A library for making a local copy of the Pathosystems Resource Integration Center's genome annotations in a relational database.
Some time ago I thought it'd be a great idea to include the annotations derived from PATRIC in my project. Later I realized that the only programmatic method for accessing their data was to use their FTP server to bulk download the relevant files and parse them.
This little library is an attempt to make the process of consuming that data simpler, and provide a simple relational scheme for representing that data once it is consumed.
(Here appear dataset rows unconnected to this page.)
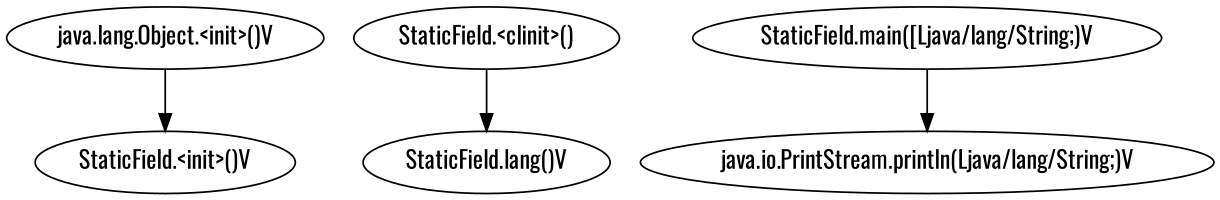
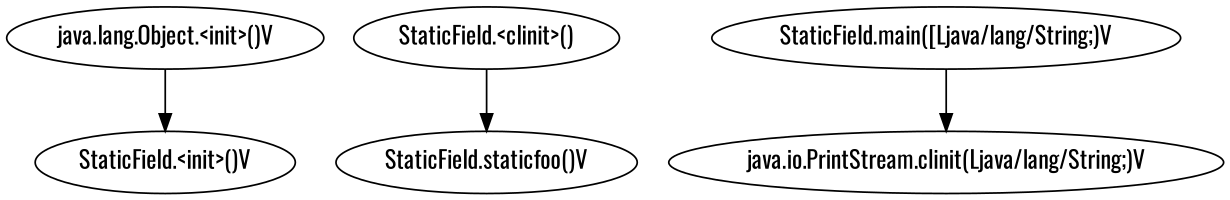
  digraph {
    fontname=Oswald
    rankdir=TB
    node [fontname=Oswald]
    edge [fontname=Oswald]
    n1 [label="StaticField.<init>()V"]
    n2 [label="java.lang.Object.<init>()V"]
    n3 [label="StaticField.<clinit>()"]
-   n4 [label="StaticField.lang()V"]
-   n5 [label="java.io.PrintStream.println(Ljava/lang/String;)V"]
+   n4 [label="StaticField.staticfoo()V"]
+   n5 [label="java.io.PrintStream.clinit(Ljava/lang/String;)V"]
    n6 [label="StaticField.main([Ljava/lang/String;)V"]
    n2 -> n1
    n3 -> n4
    n6 -> n5
  }
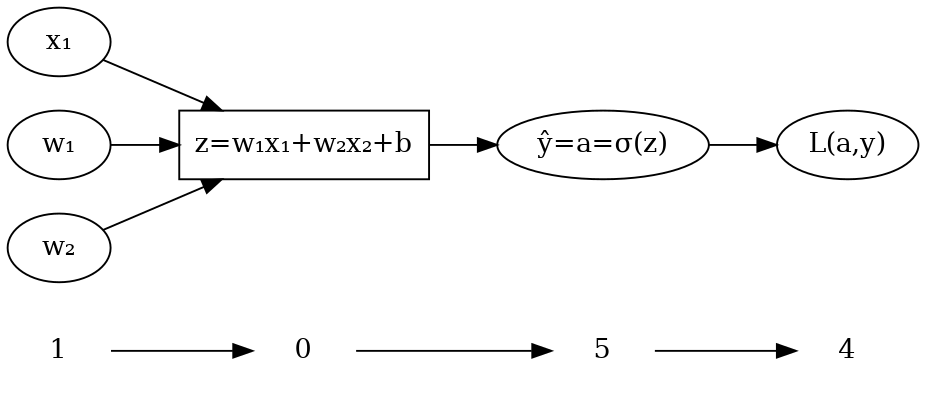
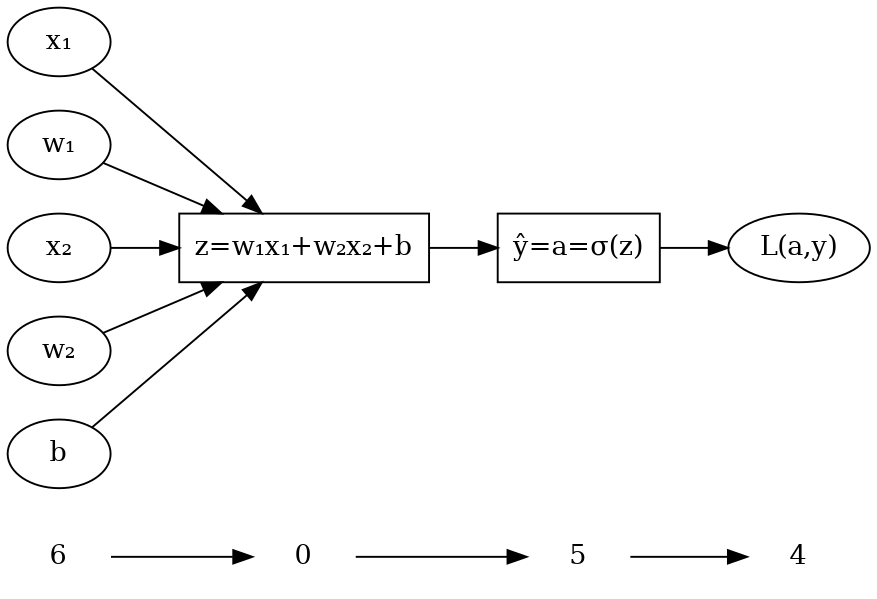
  digraph {
    rankdir=LR
-   1 [shape=plaintext]
+   1 [shape=plaintext label=6]
    n2 [label=0 shape=plaintext]
    n3 [label=5 shape=plaintext]
    4 [shape=plaintext]
    n5 [label="x&#8321;"]
    n6 [label="z=w&#8321;x&#8321;+w&#8322;x&#8322;+b" shape=box]
-   n7 [label="y&#770;=a=&sigma;(z)" shape=ellipse]
+   n7 [label="y&#770;=a=&sigma;(z)" shape=box]
    n8 [label="L(a,y)" shape=ellipse]
    n9 [label="w&#8321;"]
+   n10 [label="x&#8322;"]
    n11 [label="w&#8322;"]
+   b
    subgraph sub_1 {
      1
      n2
      n3
      4
    }
    1 -> n2
    n2 -> n3
    n3 -> 4
    n5 -> n6
    n6 -> n7
    n7 -> n8
    n9 -> n6
+   n10 -> n6
    n11 -> n6
+   b -> n6
  }
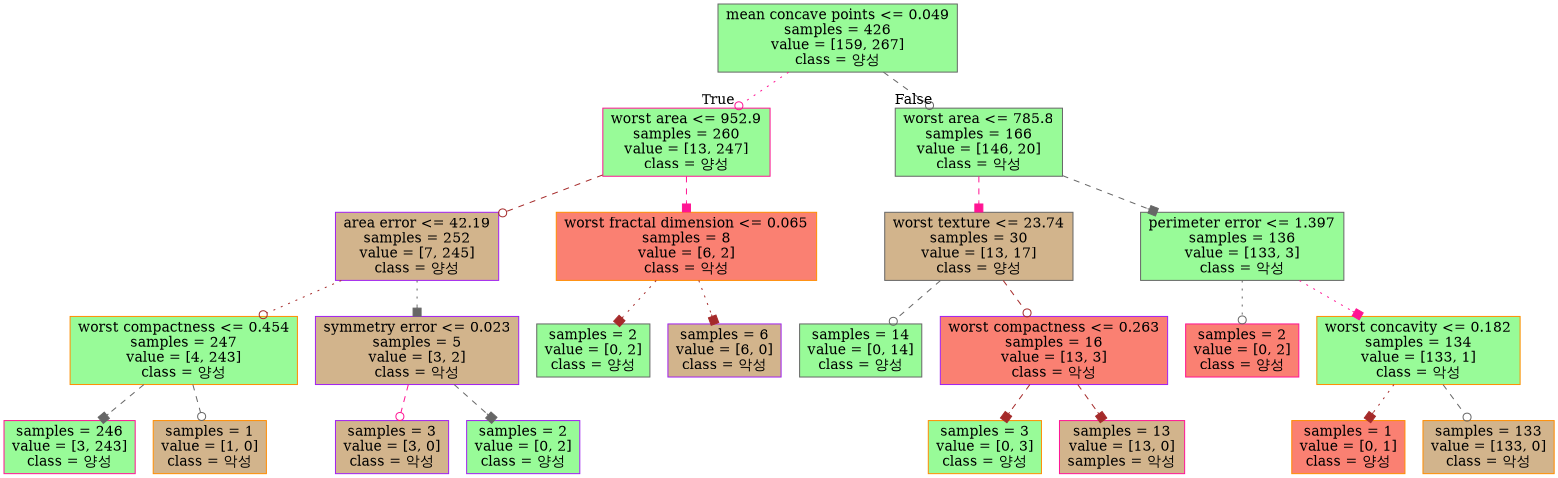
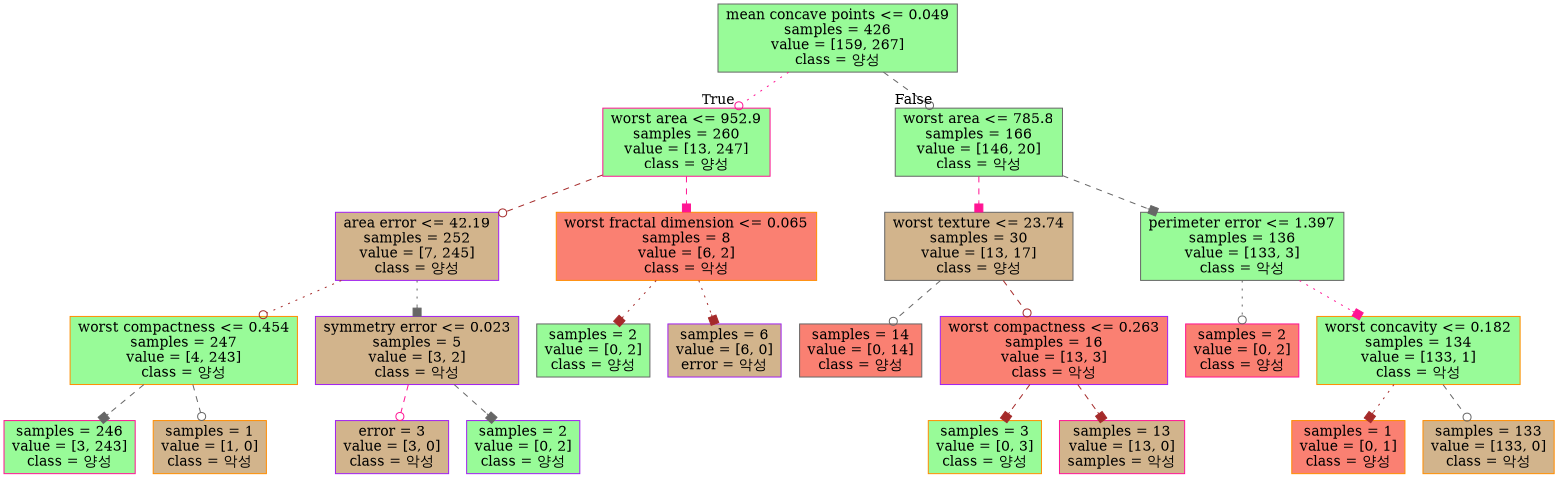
  digraph {
    node [color=darkorange fillcolor=palegreen shape=box style=filled]
    edge [arrowhead=box color=gray40 style=dashed]
    n1 [color=gray40 label="mean concave points <= 0.049\nsamples = 426\nvalue = [159, 267]\nclass = 양성"]
    n2 [color=deeppink label="worst area <= 952.9\nsamples = 260\nvalue = [13, 247]\nclass = 양성"]
    n3 [color=gray40 label="worst area <= 785.8\nsamples = 166\nvalue = [146, 20]\nclass = 악성"]
    n4 [color=purple fillcolor=tan label="area error <= 42.19\nsamples = 252\nvalue = [7, 245]\nclass = 양성"]
    n5 [fillcolor=salmon label="worst fractal dimension <= 0.065\nsamples = 8\nvalue = [6, 2]\nclass = 악성"]
    n6 [color=gray40 fillcolor=tan label="worst texture <= 23.74\nsamples = 30\nvalue = [13, 17]\nclass = 양성"]
    n7 [color=gray40 label="perimeter error <= 1.397\nsamples = 136\nvalue = [133, 3]\nclass = 악성"]
    n8 [label="worst compactness <= 0.454\nsamples = 247\nvalue = [4, 243]\nclass = 양성"]
    n9 [color=purple fillcolor=tan label="symmetry error <= 0.023\nsamples = 5\nvalue = [3, 2]\nclass = 악성"]
    n10 [color=gray40 label="samples = 2\nvalue = [0, 2]\nclass = 양성"]
-   n11 [color=purple fillcolor=tan label="samples = 6\nvalue = [6, 0]\nclass = 악성"]
+   n11 [color=purple fillcolor=tan label="samples = 6\nvalue = [6, 0]\nerror = 악성"]
    n12 [color=deeppink label="samples = 246\nvalue = [3, 243]\nclass = 양성"]
    n13 [fillcolor=tan label="samples = 1\nvalue = [1, 0]\nclass = 악성"]
-   n14 [color=purple fillcolor=tan label="samples = 3\nvalue = [3, 0]\nclass = 악성"]
+   n14 [color=purple fillcolor=tan label="error = 3\nvalue = [3, 0]\nclass = 악성"]
    n15 [color=purple label="samples = 2\nvalue = [0, 2]\nclass = 양성"]
-   n16 [color=gray40 label="samples = 14\nvalue = [0, 14]\nclass = 양성"]
+   n16 [color=gray40 fillcolor=salmon label="samples = 14\nvalue = [0, 14]\nclass = 양성"]
    n17 [color=purple fillcolor=salmon label="worst compactness <= 0.263\nsamples = 16\nvalue = [13, 3]\nclass = 악성"]
    n18 [color=deeppink fillcolor=salmon label="samples = 2\nvalue = [0, 2]\nclass = 양성"]
    n19 [label="worst concavity <= 0.182\nsamples = 134\nvalue = [133, 1]\nclass = 악성"]
    n20 [label="samples = 3\nvalue = [0, 3]\nclass = 양성"]
    n21 [color=deeppink fillcolor=tan label="samples = 13\nvalue = [13, 0]\nsamples = 악성"]
    n22 [fillcolor=salmon label="samples = 1\nvalue = [0, 1]\nclass = 양성"]
    n23 [fillcolor=tan label="samples = 133\nvalue = [133, 0]\nclass = 악성"]
    n1 -> n2 [arrowhead=odot color=deeppink headlabel=True labelangle=45 labeldistance=2.5 style=dotted]
    n1 -> n3 [arrowhead=odot headlabel=False labelangle=-45 labeldistance=2.5]
    n2 -> n4 [arrowhead=odot color=brown]
    n2 -> n5 [color=deeppink]
    n3 -> n6 [color=deeppink]
    n3 -> n7
    n4 -> n8 [arrowhead=odot color=brown style=dotted]
    n4 -> n9 [style=dotted]
    n5 -> n10 [color=brown style=dotted]
    n5 -> n11 [color=brown style=dotted]
    n6 -> n16 [arrowhead=odot]
    n6 -> n17 [arrowhead=odot color=brown]
    n7 -> n18 [arrowhead=odot style=dotted]
    n7 -> n19 [color=deeppink style=dotted]
    n8 -> n12
    n8 -> n13 [arrowhead=odot]
    n9 -> n14 [arrowhead=odot color=deeppink]
    n9 -> n15
    n17 -> n20 [color=brown]
    n17 -> n21 [color=brown]
    n19 -> n22 [color=brown style=dotted]
    n19 -> n23 [arrowhead=odot]
  }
It uses SQLAlchemy's ORM to structure things.
It currently is hard-coded to use SQLite, however this could easily be changed to use an arbitrary database connection URI.
from patric_mirror import mirror, make_session, Genome, Feature, Pathway
db_file = "path/to/storage.db"
mirror(db_file) # mirror all annotations into this database
# Later, looking for metabolism features
session = make_session(db_file)
balneola_vulgaris_metabolism_features = session.query(Feature).filter(Feature.accession == "AQXH01000001").join(
Pathway).filter(Pathway.description.like("%metabolism%")).all()
# Elsewhere, looking for features mapped by sequencing of this chromosome/genome
from collectons import Counter
mapped_coordinates = get_mapped_coordinates_from_sam_file()
mapped_go_terms = Counter()
for read_start, read_end in mapped_coordinates:
features = session.query(Feature).filter(
Feature.accession == "AQXH01000001", Feature.spans(read_start) or Feature.spans(read_end)).all()
for feature in features:
for go_term in feature.go_terms:
mapped_go_terms[go_term.description] += 1
If you use data derived from PATRIC, please be sure to cite the relevant publication below:
Note
Wattam, A.R., D. Abraham, O. Dalay, T.L. Disz, T. Driscoll, J.L. Gabbard, J.J. Gillespie, R. Gough, D. Hix, R. Kenyon, D. Machi, C. Mao, E.K. Nordberg, R. Olson, R. Overbeek, G.D. Pusch, M. Shukla, J. Schulman, R.L. Stevens, D.E. Sullivan, V. Vonstein, A. Warren, R. Will, M.J.C. Wilson, H. Seung Yoo, C. Zhang, Y. Zhang, B.W. Sobral (2014). “PATRIC, the bacterial bioinformatics database and analysis resource.” Nucl Acids Res 42 (D1): D581-D591. doi:10.1093/nar/gkt1099. PMID: 24225323.